And thanks in advance. 

P083B-LC pressure switch rationality This is a pressure switch for the transmission, Which you have 3. If one of the pressure switch is open or closed at the wrong time when in park or neutral,The transmission goes into limp mode , this is where you have limited gear operation,This problem code is related to a fault in the Transmission solenoid or TRS assembly

Read more: https://www.autocodes.com/qa/20523/w...-dodge-caravan

P0706 code is a generic powertrain code related to the transmission. This code is non-emission related. The transmission range sensor circuit is not communicating correct data to the engine control module (ECM). This code only applies to vehicles with an automatic transmission.


----------



## pmassey31545 (Sep 13, 2016)

I seem to have the p0706 code taken care of as it hasn't returned since I adjusted the range sensor manually and refilled with good fluid and a new filter. I still had the P083B code so I ordered a pressure switch. Put it in today and filled it with fluid again. Put it back together and took it for a spin. Still won't shift like it should-never out of second gear (maybe 3rd???). Anyway, just asking for an opinion or 2 before it goes to the dealer next week. 

HELP????


----------



## Zambee500 (Jun 23, 2011)

Can't help with any insight, but I personally wouldn't bother with a VW dealership for this unless absolute last option. Dollars to doughnuts they will say the transmission must be replaced. Do you have a Dodge or Chrysler dealership closer? I don't think they are supposed to work on Routans, likely due to Chryco/VW contract for the Routan, but that's just a guess. Some here have had luck with Dodge/Chrysler dealerships working on their Rout. You could try pleading that there are no VW dealerships nearby.
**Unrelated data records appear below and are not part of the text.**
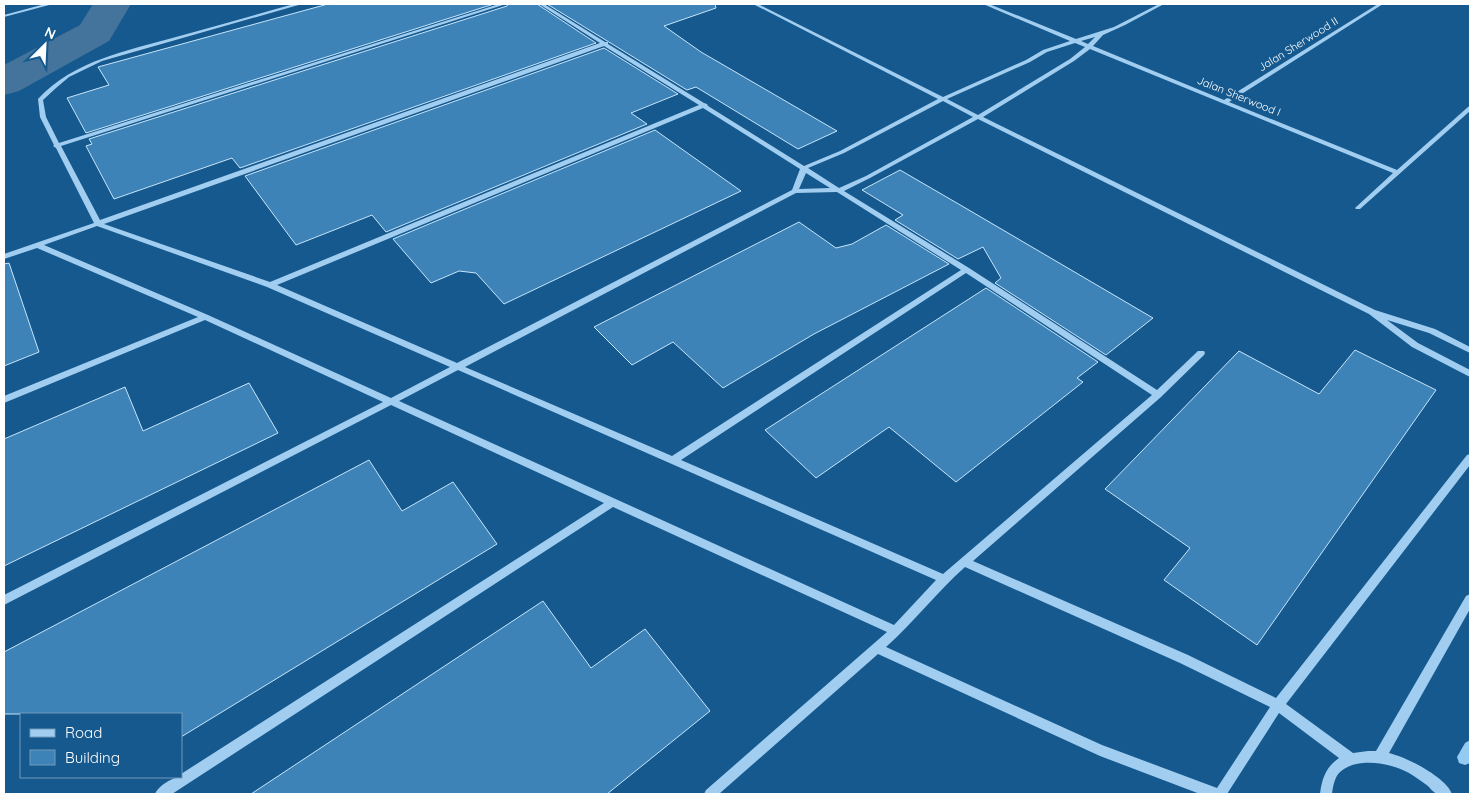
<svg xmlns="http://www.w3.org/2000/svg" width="1474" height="798" font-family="Quicksand,sans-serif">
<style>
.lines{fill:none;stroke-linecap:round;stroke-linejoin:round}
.stream{fill:#93cbf3;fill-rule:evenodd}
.river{fill:#44749b;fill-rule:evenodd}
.building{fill:#3e83b7;stroke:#c7e5fb}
.minor{fill:#a1cef0;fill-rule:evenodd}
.labels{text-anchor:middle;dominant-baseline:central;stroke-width:5;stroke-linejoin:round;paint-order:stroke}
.far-street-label{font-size:11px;fill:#fff;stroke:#15598e}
</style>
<rect width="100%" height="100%" fill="#15598e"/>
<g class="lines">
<path class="stream" d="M 1470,740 L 1470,763 L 1465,765 L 1459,763 L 1457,757 L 1465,743 Z"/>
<path class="river" d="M 93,4 L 131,4 L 109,41 L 19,91 L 4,95 L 4,65 L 80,25 Z"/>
</g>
<path class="building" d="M 328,4 L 494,4 L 86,133 L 67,98 L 109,85 L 98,67 Z
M 508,4 L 537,4 L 596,43 L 240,168 L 232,158 L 114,199 L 86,146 L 92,144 L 89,139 L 507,6 Z
M 547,4 L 715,4 L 716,8 L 664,26 L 701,52 L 837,131 L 798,149 L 696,87 L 687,90 Z
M 604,48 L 678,94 L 631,113 L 647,124 L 386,232 L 372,215 L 296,245 L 245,176 Z
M 655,130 L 741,191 L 504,304 L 476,273 L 459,271 L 431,283 L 393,239 Z
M 900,170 L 962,206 L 1153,318 L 1106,355 L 995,283 L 1001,278 L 983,247 L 958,259 L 895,220 L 903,215 L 862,190 Z
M 799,222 L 836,248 L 852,244 L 886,225 L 949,264 L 814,334 L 723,388 L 673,342 L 632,365 L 594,327 Z
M 9,263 L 39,352 L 4,366 L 4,264 Z
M 986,288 L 1098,362 L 1077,378 L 1083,382 L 956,482 L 889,427 L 816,478 L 765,430 Z
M 1355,350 L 1436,390 L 1257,645 L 1164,580 L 1190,548 L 1105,489 L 1239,351 L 1319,394 Z
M 249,383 L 278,433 L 4,566 L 4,439 L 125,387 L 143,431 Z
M 369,460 L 402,511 L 453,482 L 497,544 L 181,737 L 181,714 L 4,714 L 4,652 Z
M 543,601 L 591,668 L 645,629 L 710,711 L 607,794 L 251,794 Z"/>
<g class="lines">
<path class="minor" d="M 45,4 L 53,4 L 4,17 L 4,15 Z
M 294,4 L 302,4 L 102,61 L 69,77 L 56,88 L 43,100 L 46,117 L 59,143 L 499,4 L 506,4 L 61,146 L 100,220 L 600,43 L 539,4 L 544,4 L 605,42 L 608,42 L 608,44 L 704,103 L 707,104 L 708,106 L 804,166 L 840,151 L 938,99 L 753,4 L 758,4 L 943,97 L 1026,60 L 1043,50 L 1070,41 L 983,4 L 989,4 L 1076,39 L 1114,27 L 1159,4 L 1164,4 L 1125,25 L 1103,35 L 1093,46 L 1224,100 L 1378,4 L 1383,4 L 1229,102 L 1397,170 L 1468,107 L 1470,106 L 1470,111 L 1360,209 L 1356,209 L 1355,208 L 1393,173 L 1090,49 L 1074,61 L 983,117 L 1375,310 L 1435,329 L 1470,347 L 1470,353 L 1429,333 L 1387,320 L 1418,343 L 1470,370 L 1470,377 L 1412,347 L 1369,314 L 978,119 L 870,178 L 844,191 L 969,268 L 1157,390 L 1198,351 L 1204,351 L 1205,353 L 1204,355 L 1161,397 L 973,561 L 1188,655 L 1276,698 L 1467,455 L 1470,454 L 1470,465 L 1286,704 L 1353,753 L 1368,751 L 1376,751 L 1466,596 L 1470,594 L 1470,609 L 1389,753 C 1406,757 1446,777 1452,794 C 1448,794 1441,796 1437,794 C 1434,793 1430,788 1428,786 C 1422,782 1416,777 1409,773 C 1391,763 1356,756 1339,773 C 1334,779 1333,787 1332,794 L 1320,794 C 1322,778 1326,767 1339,758 L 1279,713 L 1227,794 L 1200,794 L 1100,756 L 878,654 L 719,794 L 704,794 L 706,790 L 887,632 L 613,507 L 172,794 L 155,794 C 158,786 173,777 181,777 L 181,774 L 604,503 L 391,405 L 4,605 L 4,595 L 383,402 L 205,320 L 4,403 L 4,396 L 198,317 L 37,248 L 4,259 L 4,254 L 94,223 L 56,148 L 53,146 L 54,145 L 40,117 L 38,99 C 74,60 127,51 176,37 C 215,26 255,15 294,4 ZM 1095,37 L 1088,44 L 1081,41 ZM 1075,43 L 1085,47 L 1070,59 L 978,115 L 947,99 L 1030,62 L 1047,52 ZM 604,46 L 699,105 L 270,282 L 104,224 ZM 943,101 L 973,117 L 866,176 L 839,188 L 808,168 L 844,153 ZM 703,108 L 800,169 L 792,190 L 457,363 L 277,285 ZM 806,173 L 830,188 L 799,189 ZM 837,192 L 961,270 L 672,456 L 465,367 L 796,193 ZM 97,226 L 267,287 L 450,367 L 391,398 L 208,315 L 44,245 ZM 966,273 L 1152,395 L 943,574 L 681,460 ZM 458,370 L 936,580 L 894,625 L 399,401 ZM 965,567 L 1180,663 L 1270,707 L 1217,788 L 1102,745 L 886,647 C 914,622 937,592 965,567 Z"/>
</g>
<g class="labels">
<g class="far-street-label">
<text transform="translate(1298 44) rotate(-32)">Jalan Sherwood II</text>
<text transform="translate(1239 96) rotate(22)">Jalan Sherwood I</text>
</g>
</g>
<rect width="1474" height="798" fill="none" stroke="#ffffff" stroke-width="10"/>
<rect x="20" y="713" width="162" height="65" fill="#15598e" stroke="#739bbb"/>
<rect x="30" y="729" width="25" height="8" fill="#a1cef0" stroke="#739bbb"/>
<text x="65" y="738" font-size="15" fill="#ffffff">Road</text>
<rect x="30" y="750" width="25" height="15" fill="#3e83b7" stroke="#739bbb"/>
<text x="65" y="763" font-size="15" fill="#ffffff">Building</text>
<g transform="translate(45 45) rotate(24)" stroke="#15598e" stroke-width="4" paint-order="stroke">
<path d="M0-4L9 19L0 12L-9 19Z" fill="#ffffff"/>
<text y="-8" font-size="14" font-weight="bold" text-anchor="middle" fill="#ffffff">N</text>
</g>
</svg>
Or a good transmission shop?


----------



## pmassey31545 (Sep 13, 2016)

Zambee500 said:


> Can't help with any insight, but I personally wouldn't bother with a VW dealership for this unless absolute last option. Dollars to doughnuts they will say the transmission must be replaced. Do you have a Dodge or Chrysler dealership closer? I don't think they are supposed to work on Routans, likely due to Chryco/VW contract for the Routan, but that's just a guess. Some here have had luck with Dodge/Chrysler dealerships working on their Rout. You could try pleading that there are no VW dealerships nearby.
> 
> Or a good transmission shop?


Thanks for the reply. It's difficult to get one here. The Routan mustn't be very popular.

Nearest dealership of any kind is an hour away and I'd have to haul it. Problem I have with Chrysler dealers is-like you said-they don't want to touch it. I am leaning toward a VW in hopes they can pinpoint the exact issue. I'm still thinking electrical or bad ECM. 

Trans shop...not in my town. There's a few 30 minutes away. But as you said...my guess is they just say it needs a new trans. And I KNOW that isn't the issue.


----------